La vérification de l’âge en ligne a gagné du terrain en Occident dans le cadre d’un effort visant à protéger les enfants de la pornographie. Au cours des dernières années, plus de la moitié des États américains ont adopté des exigences de vérification ciblant le site Web Pornhub. Les sites Web vendant de l’alcool et des produits du tabac sont soumis à des restrictions similaires. La plupart exigent que les utilisateurs présentent une pièce d’identité valide émise par le gouvernement, comme un permis de conduire. Mais les critiques de l’interdiction australienne craignent qu’elle n’ouvre la porte à une utilisation généralisée de la technologie de reconnaissance faciale.
Lois Montgomery, une professionnelle de la cybersécurité du Tennessee, a déclaré que la grande question est de savoir comment les quantités massives de données d’identification numérique seraient stockées.
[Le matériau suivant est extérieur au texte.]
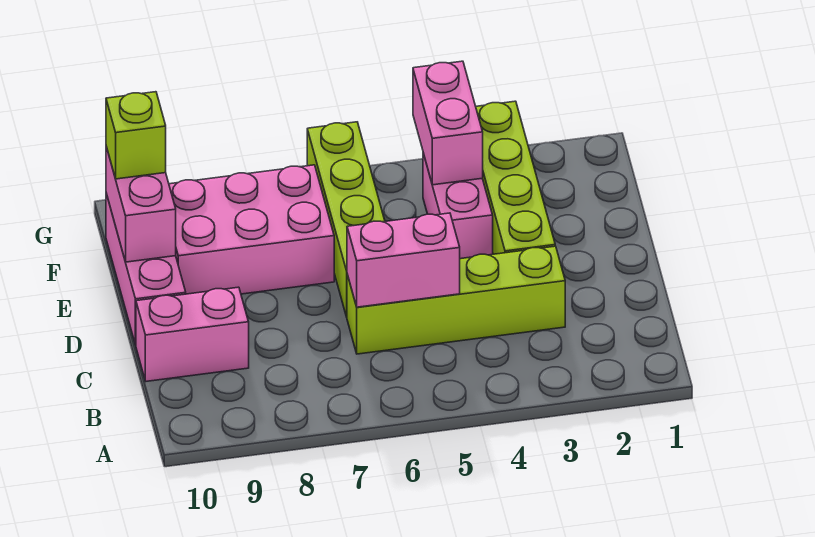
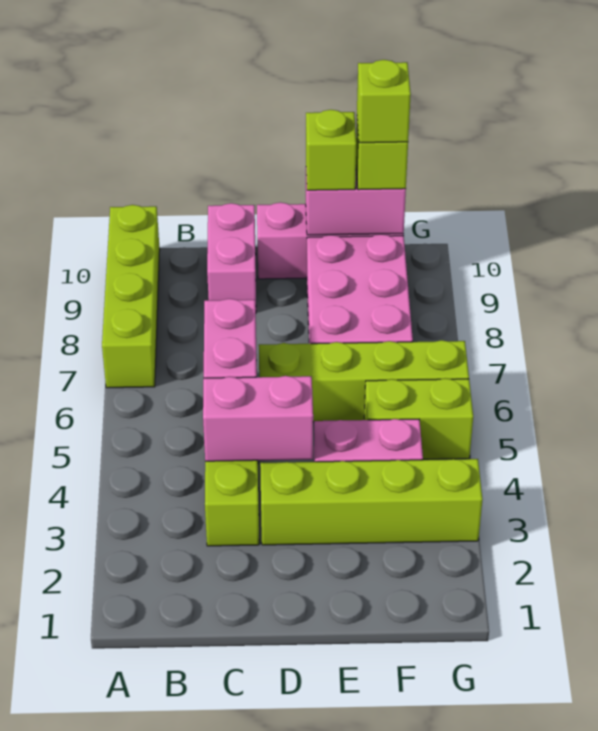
none -> lime brick A7:A10 level 1
none -> lime brick E10 level 3
pink brick F4:G4 level 2 -> pink brick C4:D4 level 2
none -> lime brick F5:G5 level 1
none -> lime brick F10 level 4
S’il est mal géré, il pourrait devenir le joyau caché recherché par tous les pirates informatiques. « Chaque fois que vous communiquez vos informations à une autre entreprise, publique ou privée, vous donnez une nouvelle opportunité au vol de vos données », a-t-elle déclaré.
Mais la question qui se pose est la suivante : cette interdiction fonctionnera-t-elle ? Montgomery répond non, « non sans violations extrêmes de la vie privée ». Et elle pense que la vie privée des enfants est bien plus importante que de s’assurer qu’ils n’accèdent jamais aux réseaux sociaux.
Mais les identifiants numériques pourraient ne pas constituer une option intéressante pour les sociétés de médias sociaux si ils ne sont pas déjà largement utilisés. Même si l’Australie a multiplié par 11 le financement de l’identification numérique en 2024, les plateformes de médias sociaux devront encore développer la technologie nécessaire pour interagir avec les bases de données gouvernementales.
En 2023, une nouvelle loi en France exigeait le consentement parental pour que les enfants de moins de 15 ans accèdent aux réseaux sociaux. En raison de problèmes techniques, la loi n’est pas encore appliquée. L’année prochaine à la même époque, les Australiens pourraient être dans la même situation.
Jason Thacker, professeur d’éthique chrétienne et auteur de La place publique numériqueaffirme que les législateurs australiens ont mis en garde les entreprises technologiques. Il considère l’interdiction en Australie comme une première étape significative qui pourrait avoir des effets considérables, même si ce n’est pas une solution parfaite. « Nous devons trouver comment protéger nos enfants, en particulier à l’ère du numérique, et responsabiliser les parents, et défendre la liberté d’expression, la vie privée, la liberté d’expression et la liberté religieuse. Nous pouvons faire toutes ces choses », insiste-t-il. Il est encouragé par les nombreux pays à travers le monde qui tentent de demander des comptes aux géants de la technologie, et il estime que les entreprises sont plus capables de contrôler l’accès à leurs produits qu’elles ne le laissent entendre.
La menace de la surveillance Big Brother, de la censure de masse et des identités numériques ne devrait pas paralyser les chrétiens, dit Thacker. « Ce sont de vraies questions et de vrais problèmes que nous devons aborder et réfléchir. Mais nous les engageons dans un lieu d’espoir et de paix, sachant que notre avenir est assuré.